See the box to the right for an explanation of inheritance tax, and see here for an earlier column on how capital gains tax works.
How does a deed of variation work?
– All beneficiaries concerned must agree in writing to the change.
They must be over the age of 18 (there are special rules for all affected beneficiaries who are minors and require court approval).
– The deed of amendment must be drawn up within two years of the date of death. It can be done before or after probate is granted.
– The deed can be executed even after the assets have been divided, as long as it is within the two-year period.
– It must be signed by all beneficiaries concerned and must clearly indicate what changes have been made and who will benefit from them.
– The deed must include a statement that the signatories intend for the amendment to be valid for both Inheritance and Capital Gains Tax purposes.
– It must be sent to HMRC within six months of signing if it results in increased inheritance tax being payable on the estate.
– You can change the division of the estate even if the original beneficiary dies, as long as the change remains within the two-year period. Get legal advice on this.
– If the deceased has died without leaving a will, the so-called ‘intestate’, then the law determines who inherits in a certain order. (This is a very good reason to make a will).
However, if the beneficiaries of such a division agree, a deed of amendment can still be drawn up.
– You do not have to change a will via a deed. It can also be done by letter or other document, as long as it is in writing.
However, it is better to consult a lawyer or tax advisor for this, to avoid problems and to ensure that all parties fully understand the nature of any changes.
HEATHER ROGERS ANSWERS YOUR TAX QUESTIONS
What are the benefits of a deed of variation?
Aside from including a family member or special friend who has been disfellowshipped, many variation deeds are used for estate tax planning purposes.
For example, a father may leave his estate to his son, but his son already has a large estate of his own and so an act of variation is made by the son after his father’s death, to pass his father’s inheritance to his own son. , the grandchild of the deceased.
The grandchild inherits as if he were the named beneficiary in the will and avoids the money passing through the son’s estate, reducing liability for estate taxes.
Making charitable donations can also be a popular choice. If 10 percent of the estate is left to charity, the inheritance tax rate will be reduced from 40 percent to 36 percent.

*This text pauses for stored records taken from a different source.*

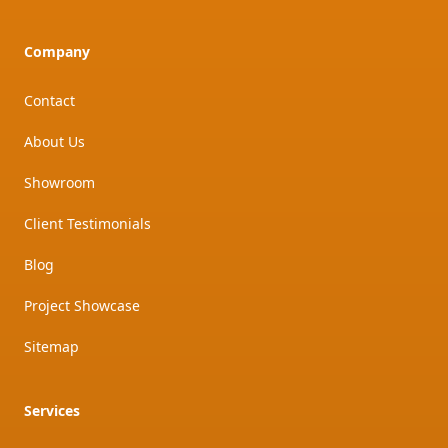
Company
Contact
About Us
Showroom
Client Testimonials
Blog
Project Showcase
Sitemap
Services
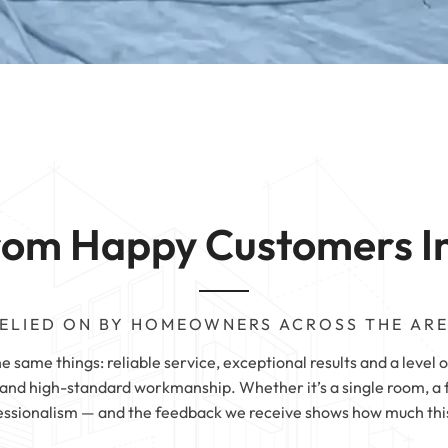
Carpet Cleaning
 | Halifax
Sofa Cleaning | 
g | Wetherby
 |
 | Sheffield
 |
rom Happy Customers I
ELIED ON BY HOMEOWNERS ACROSS THE AR
same things: reliable service, exceptional results and a level of
nd high-standard workmanship. Whether it’s a single room, a fu
essionalism — and the feedback we receive shows how much this 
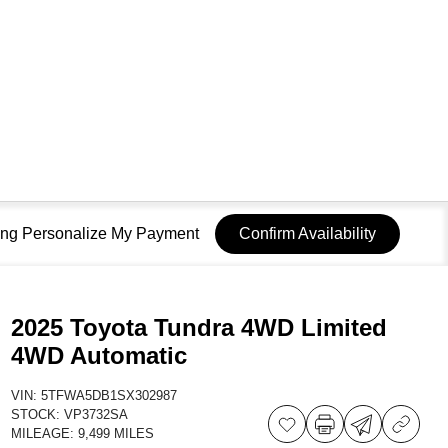
sing Personalize My Payment
Confirm Availability
2025 Toyota Tundra 4WD Limited
4WD Automatic
VIN:
5TFWA5DB1SX302987
STOCK:
VP3732SA
MILEAGE:
9,499 MILES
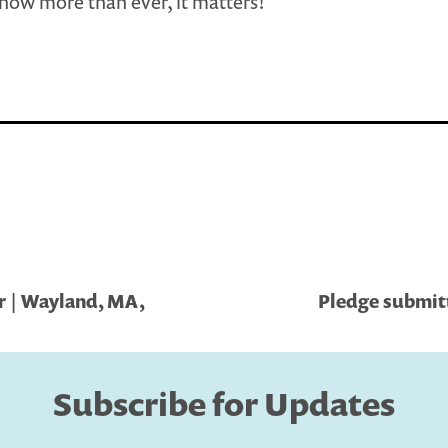
now more than ever, it matters!
r | Wayland, MA,
Pledge submitt
Subscribe for Updates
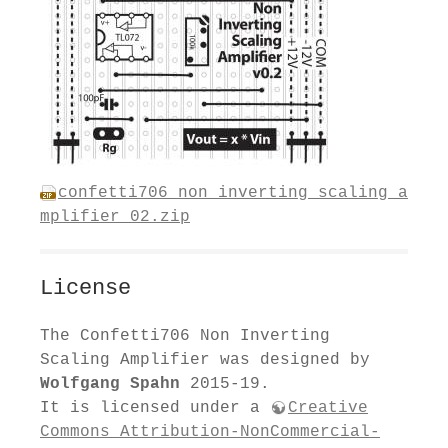
confetti706_non_inverting_scaling_a
mplifier_02.zip
License
The Confetti706 Non Inverting
Scaling Amplifier was designed by
Wolfgang Spahn
2015-19.
It is licensed under a
Creative
Commons Attribution-NonCommercial-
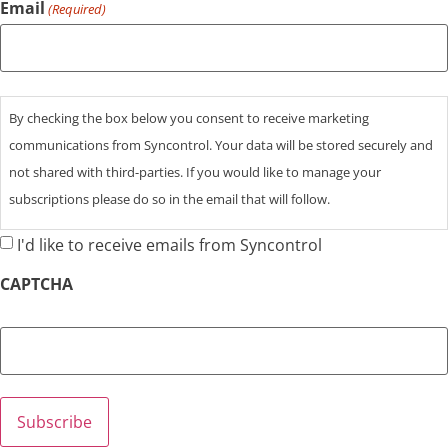
Email
(Required)
Consent
By checking the box below you consent to receive marketing
communications from Syncontrol. Your data will be stored securely and
not shared with third-parties. If you would like to manage your
subscriptions please do so in the email that will follow.
I'd like to receive emails from Syncontrol
CAPTCHA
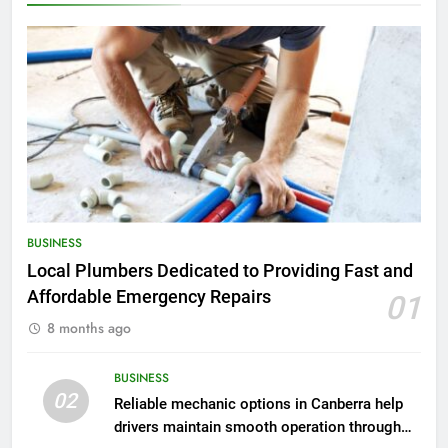
BUSINESS
Local Plumbers Dedicated to Providing Fast and
Affordable Emergency Repairs
01
8 months ago
BUSINESS
02
Reliable mechanic options in Canberra help
drivers maintain smooth operation through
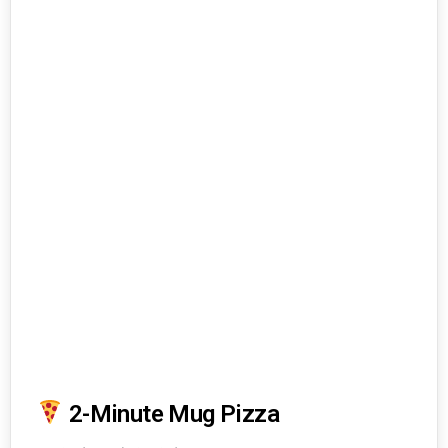
2-Minute Mug Pizza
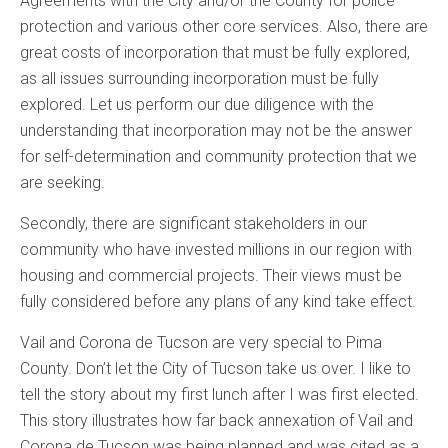
Agreements with the City and/or the County for police
protection and various other core services. Also, there are
great costs of incorporation that must be fully explored,
as all issues surrounding incorporation must be fully
explored. Let us perform our due diligence with the
understanding that incorporation may not be the answer
for self-determination and community protection that we
are seeking.
Secondly, there are significant stakeholders in our
community who have invested millions in our region with
housing and commercial projects. Their views must be
fully considered before any plans of any kind take effect.
Vail and Corona de Tucson are very special to Pima
County. Don’t let the City of Tucson take us over. I like to
tell the story about my first lunch after I was first elected.
This story illustrates how far back annexation of Vail and
Corona de Tucson was being planned and was cited as a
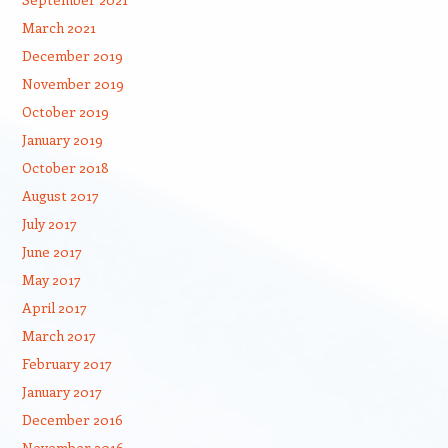
March 2021
December 2019
November 2019
October 2019
January 2019
October 2018
August 2017
July 2017
June 2017
May 2017
April 2017
March 2017
February 2017
January 2017
December 2016
November 2016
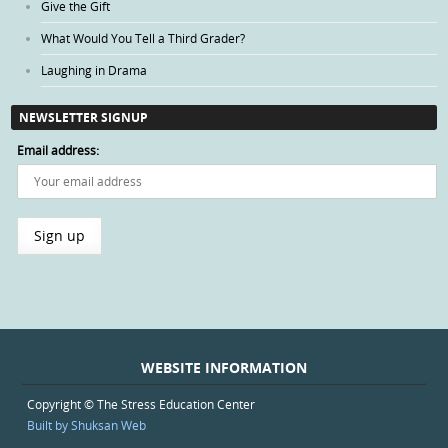
Give the Gift
What Would You Tell a Third Grader?
Laughing in Drama
NEWSLETTER SIGNUP
Email address:
WEBSITE INFORMATION
Copyright © The Stress Education Center
Built by Shuksan Web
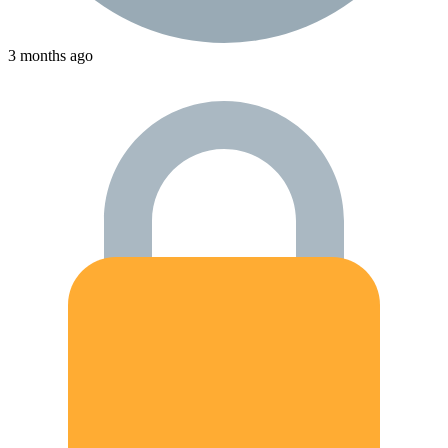
3 months ago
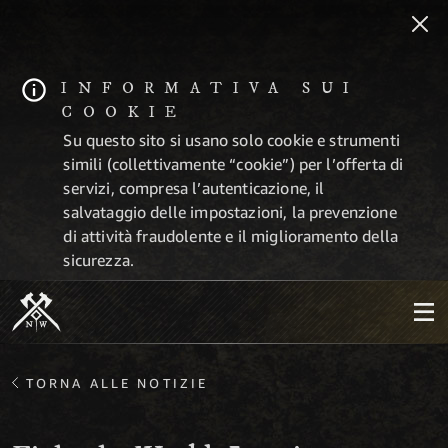
INFORMATIVA SUI
COOKIE
Su questo sito si usano solo cookie e strumenti
simili (collettivamente “cookie”) per l’offerta di
servizi, compresa l’autenticazione, il
salvataggio delle impostazioni, la prevenzione
di attività fraudolente e il miglioramento della
sicurezza.
TORNA ALLE NOTIZIE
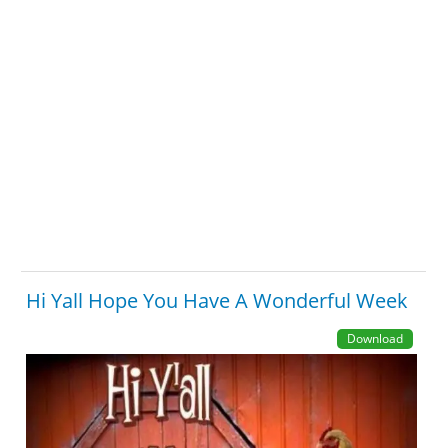
Hi Yall Hope You Have A Wonderful Week
Download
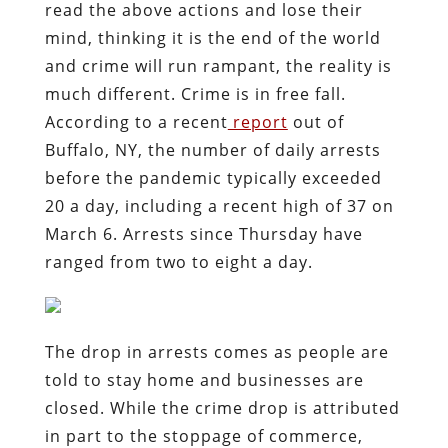
read the above actions and lose their
mind, thinking it is the end of the world
and crime will run rampant, the reality is
much different. Crime is in free fall.
According to a recent
report
out of
Buffalo, NY, the number of daily arrests
before the pandemic typically exceeded
20 a day, including a recent high of 37 on
March 6. Arrests since Thursday have
ranged from two to eight a day.
The drop in arrests comes as people are
told to stay home and businesses are
closed. While the crime drop is attributed
in part to the stoppage of commerce,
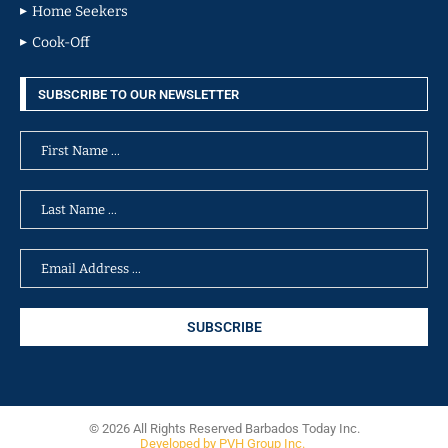
Home Seekers
Cook-Off
SUBSCRIBE TO OUR NEWSLETTER
© 2026 All Rights Reserved Barbados Today Inc.
Developed by PVH Group Inc.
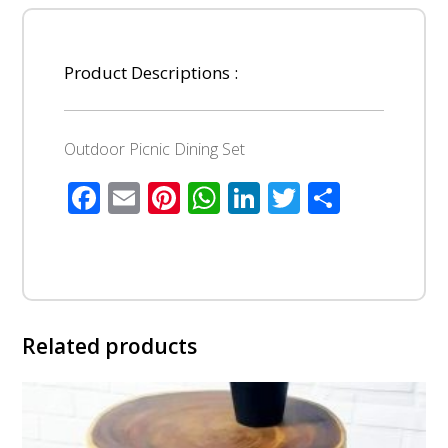
Product Descriptions :
Outdoor Picnic Dining Set
Facebook
Email
Pinterest
WhatsApp
LinkedIn
Twitter
Share
Related products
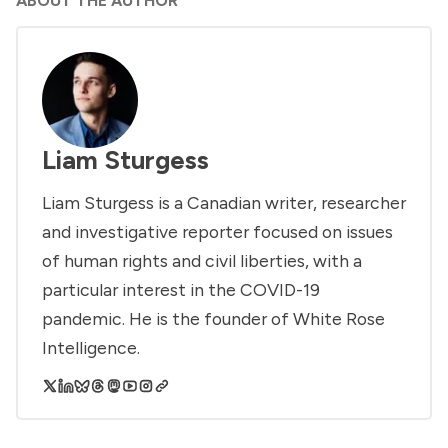
ABOUT THE AUTHOR
Liam Sturgess
Liam Sturgess is a Canadian writer, researcher
and investigative reporter focused on issues
of human rights and civil liberties, with a
particular interest in the COVID-19
pandemic. He is the founder of White Rose
Intelligence.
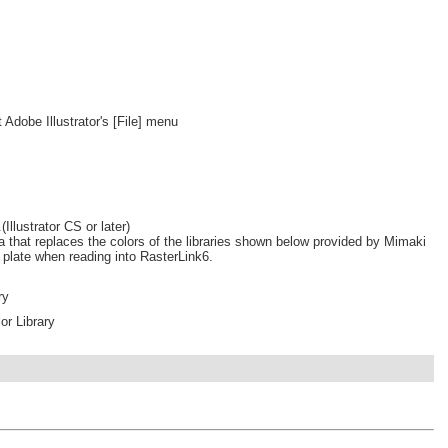
 Adobe Illustrator's [File] menu
Illustrator CS or later)
a that replaces the colors of the libraries shown below provided by Mimaki
r plate when reading into RasterLink6.
ry
r Library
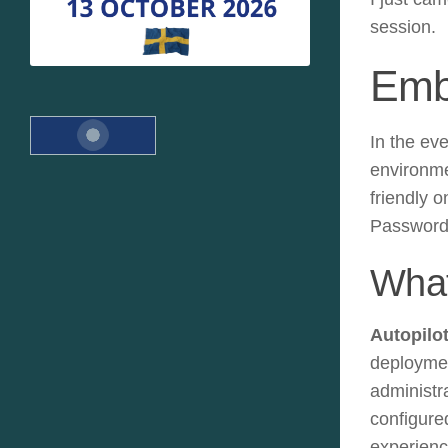
session.
Emb
In the ev
environmen
friendly o
Passwordl
What
Autopilo
deploymen
administra
configure
experience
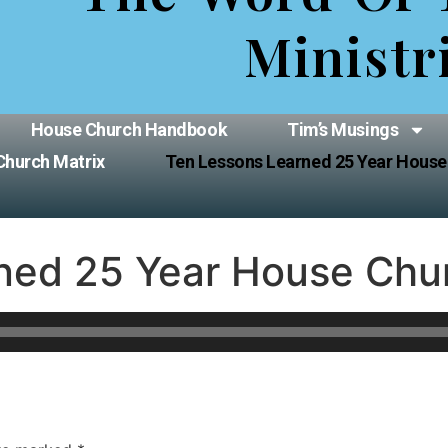
Ministr
House Church Handbook
Tim’s Musings
Church Matrix
Ten Lessons Learned 25 Year House
ned 25 Year House Chu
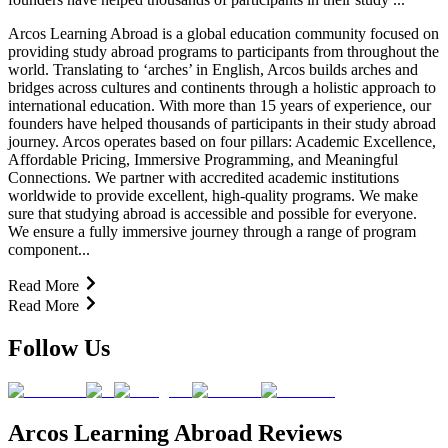
Arcos Learning Abroad is a global education community focused on
providing study abroad programs to participants from throughout the
world. Translating to ‘arches’ in English, Arcos builds arches and
bridges across cultures and continents through a holistic approach to
international education. With more than 15 years of experience, our
founders have helped thousands of participants in their study abroad
journey. Arcos operates based on four pillars: Academic Excellence,
Affordable Pricing, Immersive Programming, and Meaningful
Connections. We partner with accredited academic institutions
worldwide to provide excellent, high-quality programs. We make
sure that studying abroad is accessible and possible for everyone.
We ensure a fully immersive journey through a range of program
component...
Read More
Read More
Follow Us
Arcos Learning Abroad Reviews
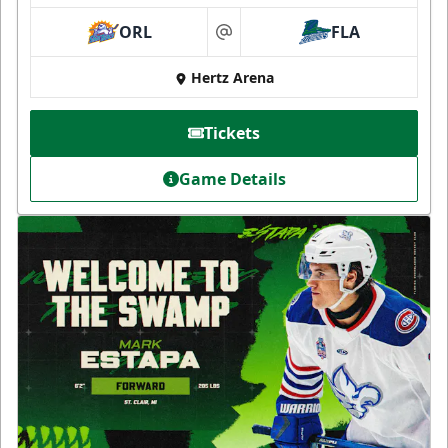
ORL
FLA
at
Hertz Arena
Tickets
Game Details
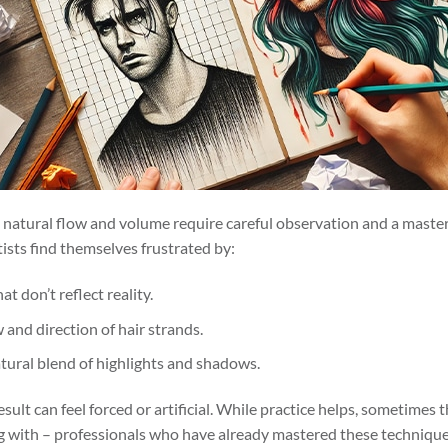
ts natural flow and volume require careful observation and a maste
ists find themselves frustrated by:
at don’t reflect reality.
 and direction of hair strands.
atural blend of highlights and shadows.
esult can feel forced or artificial. While practice helps, sometimes t
ng with – professionals who have already mastered these technique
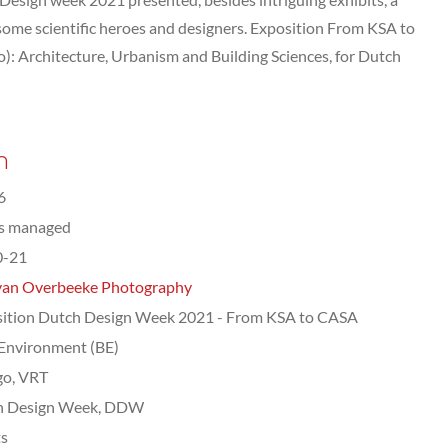
 some scientific heroes and designers. Exposition From KSA to
): Architecture, Urbanism and Building Sciences, for Dutch
n
6
ts managed
0-21
van Overbeeke Photography
ition Dutch Design Week 2021 - From KSA to CASA
 Environment (BE)
go, VRT
h Design Week, DDW
ts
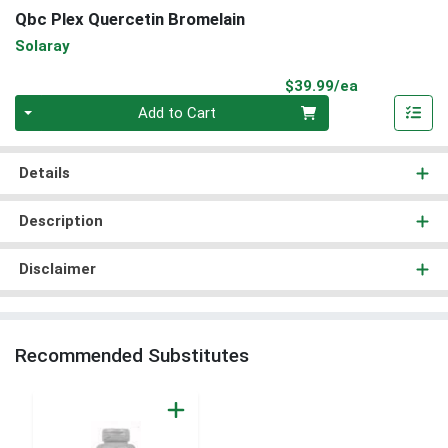
Qbc Plex Quercetin Bromelain
Solaray
Product Pri
$39.99/ea
Quantity 0
Add to Cart
Details
Description
Disclaimer
Recommended Substitutes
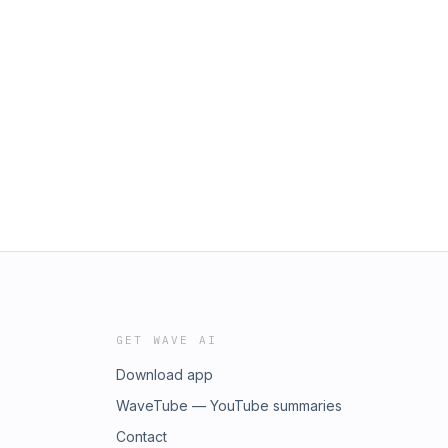
GET WAVE AI
Download app
WaveTube — YouTube summaries
Contact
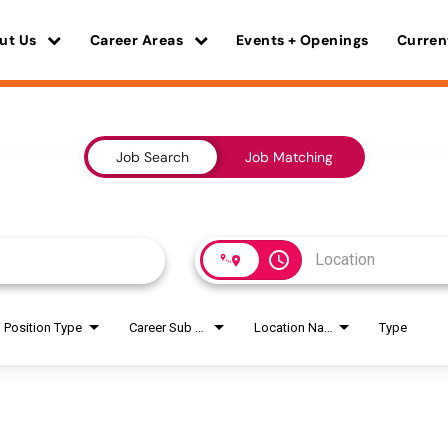
ut Us
Career Areas
Events + Openings
Curren
Job Search
Job Matching
access_time
Position Type
Career Sub Areas
Location Name
Type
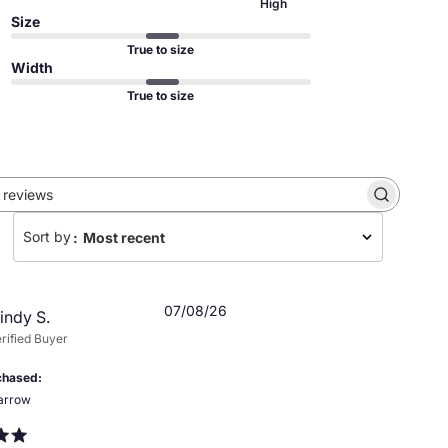
High
Size
True to size
Width
True to size
Search
reviews
Sort by
:
Most recent
Published
07/08/26
indy S.
date
rified Buyer
chased
arrow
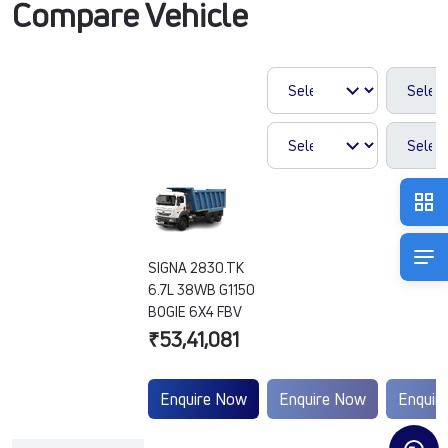
Compare Vehicle
SIGNA 2830.TK
6.7L 38WB G1150
BOGIE 6X4 FBV
₹53,41,081
Enquire Now
Enquire Now
Enquir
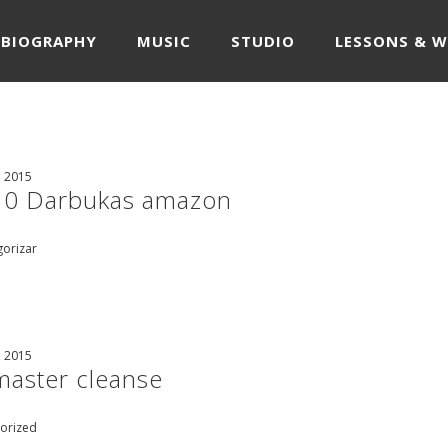
BIOGRAPHY
MUSIC
STUDIO
LESSONS & 
, 2015
10 Darbukas amazon
gorizar
, 2015
master cleanse
orized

Variation deeds can also be used to ensure that a vulnerable family member receives the care they need, or to place assets on trust.
They are also useful if a will has to be made hastily due to a serious illness.
A simple will can then be made, leaving the entire estate to the spouse, for example, and they can consider any other divisions within the two-year period.
Are there any downsides to a deed of variation?
Once an amendment deed has been created, it cannot be changed.
Also, if a redistribution of assets means that a creditor cannot collect its debt as a result of the redistribution, then it would not be valid.
This also applies to those who receive an income-related benefit.
If the beneficiary voluntarily gives away assets inherited from an estate through an amendment deed, they may no longer be eligible for their benefit, as the inheritance may be considered part of the means-tested assessment.